Тютчев первый открыл прямой путь от переживания к символу, от мира индивидуума к объективному и реальному миру. В символизме Тютчева впервые открывается тождество личности и сокровенной res. Маска индивидуализма сброшена с лица настойчивого мироиспытателя. Правда, в творчестве Тютчева раскрывается сокровенный мир не в его строе и ладе, а в его хаосе, но самый хаос поет и звучит как бы в предчувствии своего преображения.
После Тютчева предстала задача найти новую систему символов для построения моста через иную бездну. Разрешение этой задачи выпало на долю немногих избранных. К числу этих избранных принадлежал Фет.
Поэт уже постиг, что «прозрачна огней бесконечность» и «доступна вся бездна эфира».
Фет уже постигал мир в его гармонии: поэт воздвиг живой алтарь на огненных розах и не уставал молиться Солнцу Мира. Но реализм не преобладал однако в творчестве Фета, и нередко лирик возводил в «перл созданья» свою субъективную идеалистическую мечту.
Индивидуализм Лермонтова и символизм Тютчева, Фета и Владимира Соловьева проложили дорогу новым кладоискателям в стране чистой лирики. Герольд любви и солнца Бальмонт, задумчивый и суеверный Иван Коневской, Александр Добролюбов, сумевший пожертвовать собою, и, наконец, одинокий, многодумный и загадочный Федор Сологуб – вот поэты, лелеявшие, в течение последних лет думу, любовь и печаль русского человека.
От романтического индивидуализма Лермонтова до декадентского индивидуализма Федора Сологуба – сколько здесь шатких ступеней, сколько переживаний, опасных и мудрых! И какая преемственность. Как явно развитие основной лирической темы любви и смерти. Строгая, едва ли не математическая точность. И это понятно: если строится великое здание, как надо измерять и рассчитывать, чтобы не погубить плана единого Архитектора! И вот декадент, который, казалось бы, безнадежно одинок, является в общем плане необходимым звеном, последним камнем на высшей точке храма.
В лирике Бальмонта темный и таинственный тютчевский пантеизм неожиданно загорается разнообразными огнями; расцветает целый мир созвучий; лирик спешит поделиться с нами своим богатством, но оно так велико, что подчас мастер не в силах овладеть своим даром; уже нельзя требовать от него безукоризненной чеканки стиха; семена поэзии дают ростки, едва коснувшись земли, и тотчас с первым порывом ветра летят прочь, «напоминая тропических бабочек или, быть может, превращаясь в них». Таковы махровые стихи Бальмонта, этого беззаветного и вечно юного лирика.

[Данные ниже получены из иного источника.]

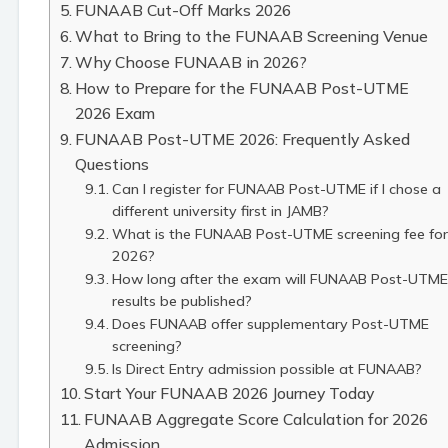
FUNAAB Cut-Off Marks 2026
What to Bring to the FUNAAB Screening Venue
Why Choose FUNAAB in 2026?
How to Prepare for the FUNAAB Post-UTME
2026 Exam
FUNAAB Post-UTME 2026: Frequently Asked
Questions
Can I register for FUNAAB Post-UTME if I chose a
different university first in JAMB?
What is the FUNAAB Post-UTME screening fee for
2026?
How long after the exam will FUNAAB Post-UTME
results be published?
Does FUNAAB offer supplementary Post-UTME
screening?
Is Direct Entry admission possible at FUNAAB?
Start Your FUNAAB 2026 Journey Today
FUNAAB Aggregate Score Calculation for 2026
Admission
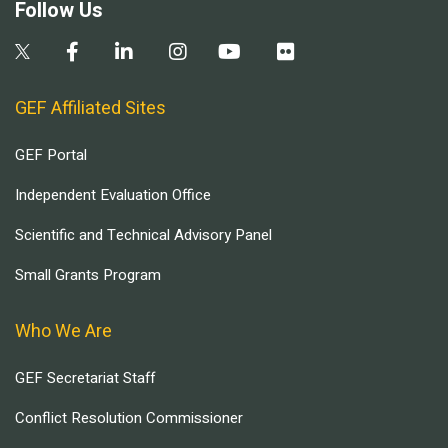
Follow Us
GEF Affiliated Sites
GEF Portal
Independent Evaluation Office
Scientific and Technical Advisory Panel
Small Grants Program
Who We Are
GEF Secretariat Staff
Conflict Resolution Commissioner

В творчестве Бальмонта лирика является обнаженной. Она не защищена доспехами раздумий, как у Баратынского, – мерцанием вечерних огней, как у Фета, – чарами глухонемых демонов, как у Тютчева, – магическим кругом, как у Федора Сологуба…
Бальмонт даже в несовершенных произведениях своих всегда остается лириком до конца, подобно тому, как Дон-Кихот всегда остается до конца рыцарем.
Бальмонт, подобно Дон-Кихоту, всегда готов погибнуть за дело любви и всегда беззащитен, как герой Ламанна.
«Горящие здания» открываются сонетом «Крик часового»: поэт на страже:
Но было бы непростительным легкомыслием всегда доверяться лирику. Правда, он хочет «кинжальных слов и предсмертных восклицаний», но слова и восклицания нередко так и остаются словами и восклицаниями.
Пантеизм, определявший собою лишь известный момент в мироотношении Тютчева, приобретает у Бальмонта особенное значение. Пантеистические настроения получают новое освещение.
Поэзия Бальмонта не эзотерична. И это вовсе не недостаток его поэзии: Бальмонт по существу не может быть эзотеричен и замкнут. Бальмонт – лирик для всех.
Бальмонт пришел в мир, чтобы видеть Солнце и быть как Солнце. Но он хочет быть со всеми и во всем.
И любовь Бальмонта всенародна. Он не ищет уединения. И даже о тайнах «зачарованного грота» он рассказывает в стихах своих подробно, как будто бы приглашая всех изведать их.